> **Aim of the exercise**:
Where in the data below does the word "down" appear? Copy each line that holds it.
(The records)
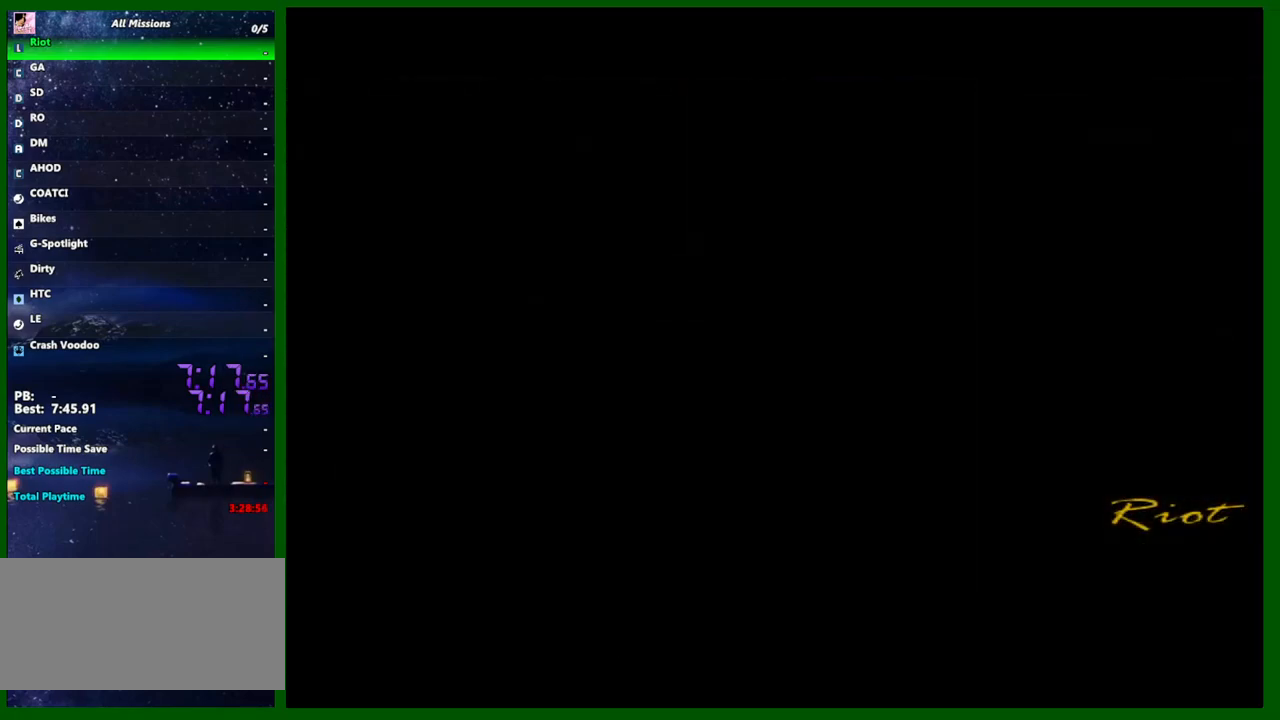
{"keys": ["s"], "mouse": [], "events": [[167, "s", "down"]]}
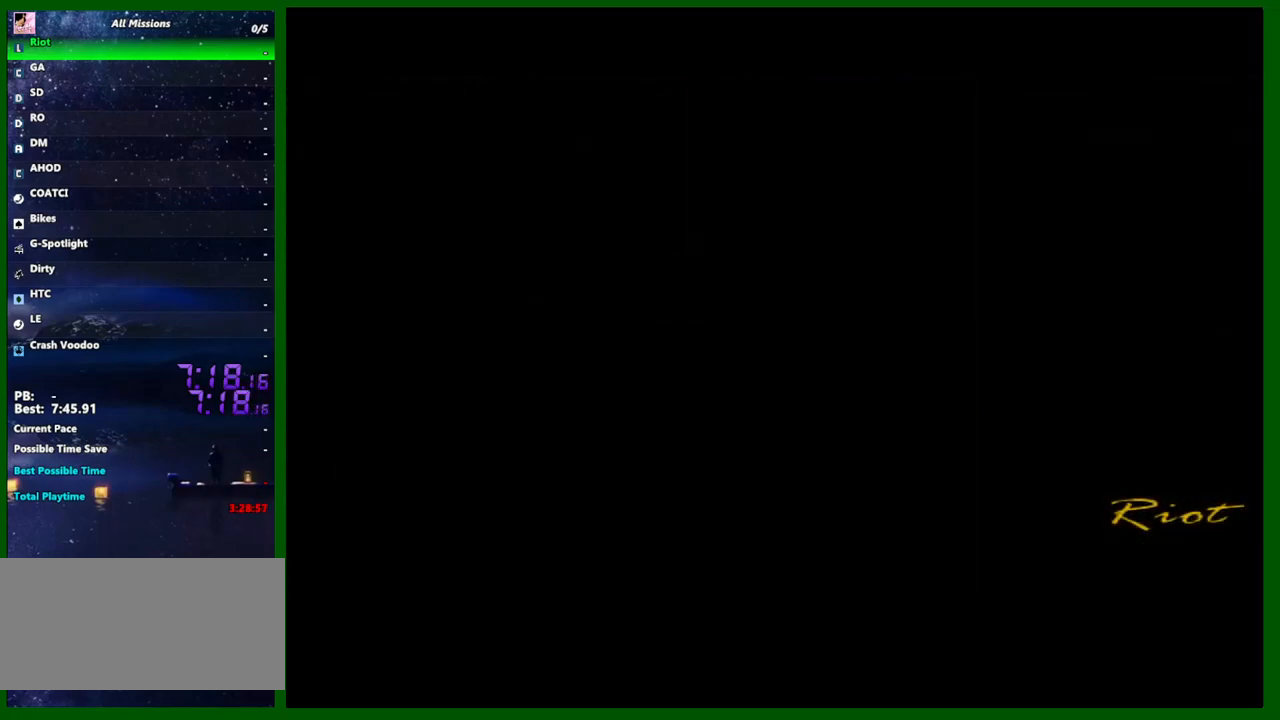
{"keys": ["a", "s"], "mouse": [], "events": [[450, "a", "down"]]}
(End The records)
(The records)
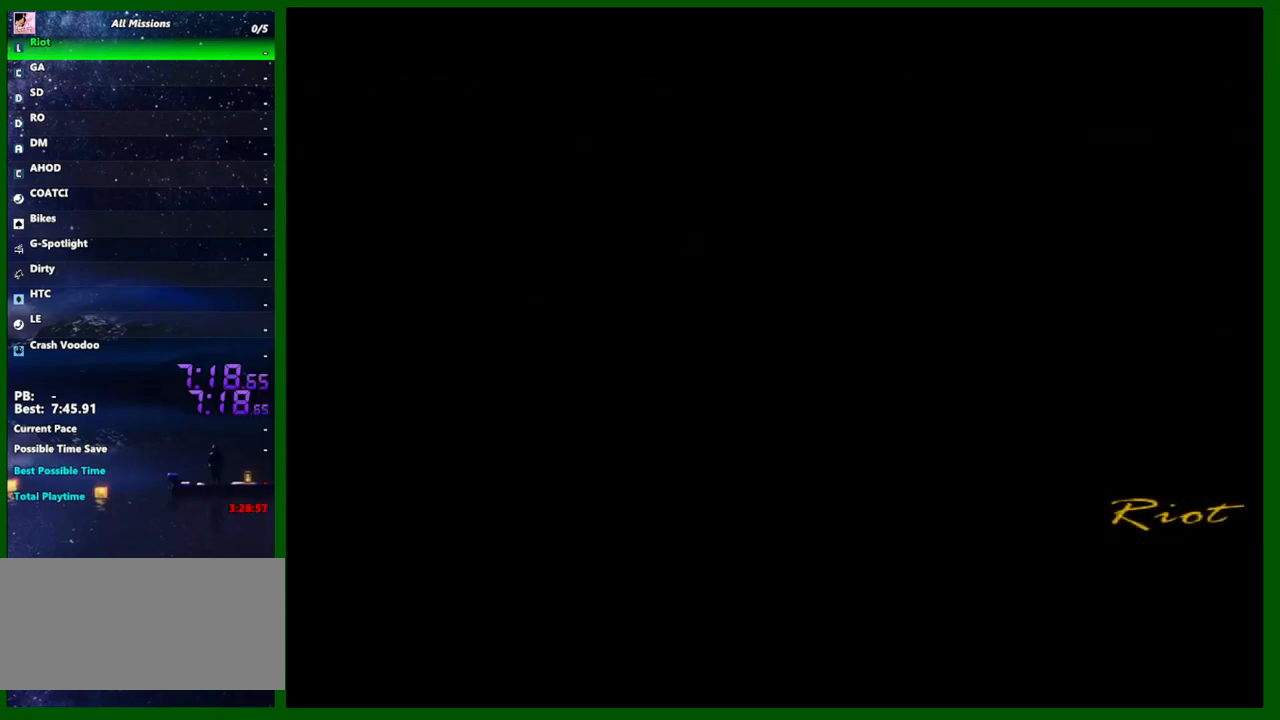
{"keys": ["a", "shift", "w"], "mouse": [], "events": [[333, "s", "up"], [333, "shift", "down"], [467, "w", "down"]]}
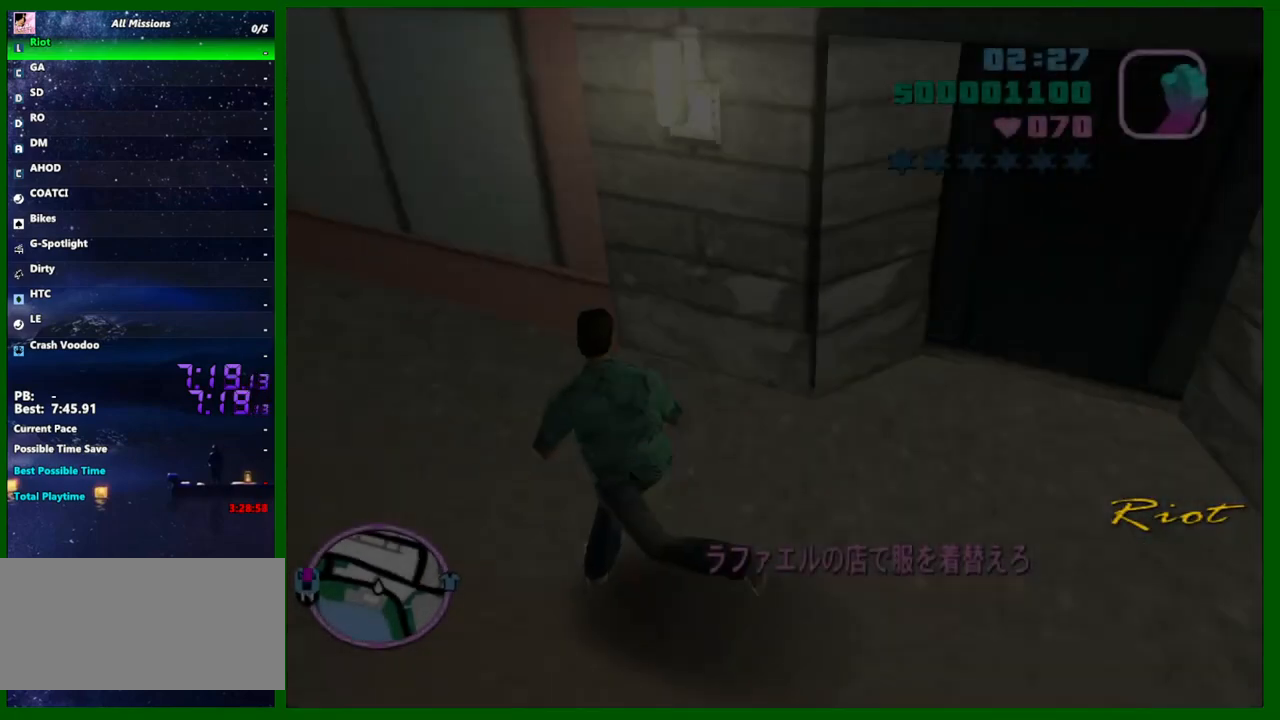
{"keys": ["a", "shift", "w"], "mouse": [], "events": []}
(End The records)
> **Answer to this problem**:
{"keys": ["s"], "mouse": [], "events": [[167, "s", "down"]]}
{"keys": ["a", "s"], "mouse": [], "events": [[450, "a", "down"]]}
{"keys": ["a", "shift", "w"], "mouse": [], "events": [[333, "s", "up"], [333, "shift", "down"], [467, "w", "down"]]}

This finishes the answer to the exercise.